Clonal chromosomal abnormalities in the Ph-negative (CCA/Ph−) metaphases after TKI treatment can be observed in patients with CML. In our case, no metaphases were detected initially, and thus, we cannot spaculate whether the tetraploidy was present at the time of CML diagnosis or not. In addition to that, tetraploidy was detected in only one metaphase, and CCAs are generally defined as abnormalities present in ≥2/20 metaphases or if the abnormalities are present in one metaphase in ≥2 assessments. So, since we did not perform another bone marrow cytogenetic evaluation yet, we cannot say this cytogenetic abnormality is clonal, and also we cannot comment on the possible impact of this tetraploidy on the outcome of our patient with a relatively short follow-up period under TKI therapy.

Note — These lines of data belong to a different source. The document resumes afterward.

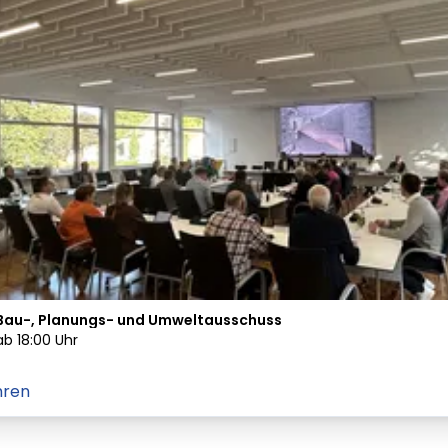
Bau-, Planungs- und Umweltausschuss
ab
18:00
Uhr
hren
em ipsum Lorem
Lorem ipsum Lore
um dolor sit amet
ipsum dolor sit am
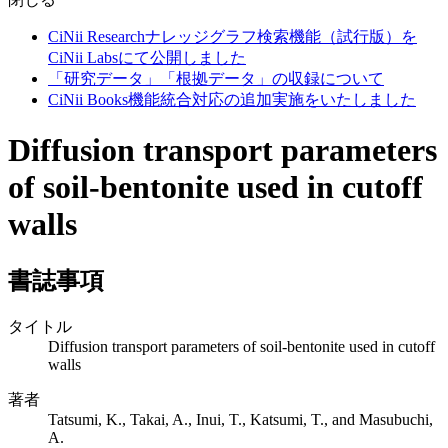
CiNii Researchナレッジグラフ検索機能（試行版）を
CiNii Labsにて公開しました
「研究データ」「根拠データ」の収録について
CiNii Books機能統合対応の追加実施をいたしました
Diffusion transport parameters
of soil-bentonite used in cutoff
walls
書誌事項
タイトル
Diffusion transport parameters of soil-bentonite used in cutoff
walls
著者
Tatsumi, K., Takai, A., Inui, T., Katsumi, T., and Masubuchi,
A.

In conclusion, although TR-myeloid neoplasms can be observed in patients receiving PRRT, TR-CML is a rare event following PRRT. TR-AML and TR-MDS patients generally have inferior prognosis than that of de novo cases; on the other hand, patients with TR-CML generally have similar TKI responses and outcomes when compared to de novo patients. Although our patient is an optimal responder to TKI therapy, the follow-up duration is relatively short, thus, we cannot comment on the long-term outcome of the defined case. PRRT is an effective and relatively safe treatment option; however, physicians should be aware of the long-term hematological toxicities of this treatment modality including TR-CML.

ACKNOWLEDGMENTS

We would like to thank our patient for allowing us to share his story.

CONFLICT OF INTEREST

Ahmet Emre Eskazan has received advisory board honorarium from Novartis, and he also received speaker bureau honoraria from Novartis and Bristol-Myers Squibb and Pfizer outside the present study. Other authors have no conflicts of interest to declare.

AUTHORS' CONTRIBUTIONS

All authors had full access to the data in the study and take responsibility for the integrity of the data and the accuracy of the data analysis. Conceptualization, S.K., Y.Y.O, A.E., A.E.E.; Data Curation, S.K.,Y.Y.O, A.E., L.K., A.E.E.; Formal Analysis, S.K., L.K., A.E.E.; Investigation, S.K., Y.Y.O., A.E., L.K., A.E.E.; Methodology, S.K., Y.O.O, A.E.E.; Resources, S.K., Y.Y.O., L.K., A.E.E; Software, S.K., Y.Y.O, A.E.E; Visualization, S.K.; Writing—Original Draft, S.K., Y.Y.O., L.K., A.E.E.; Project Administration, Y.Y.O., A.E., A.E.E.; Validation, L.K., A.E.E.; Supervision, A.E.E.; Writing—Review and Editing, A.E.E.

ETHICAL STATEMENT

Written informed consent was obtained from the patient prior to publication.

DATA AVAILABILITY STATEMENT

The data that support the findings of this article are available on request from the corresponding author. The data are not publicly available due to privacy and ethical restrictions.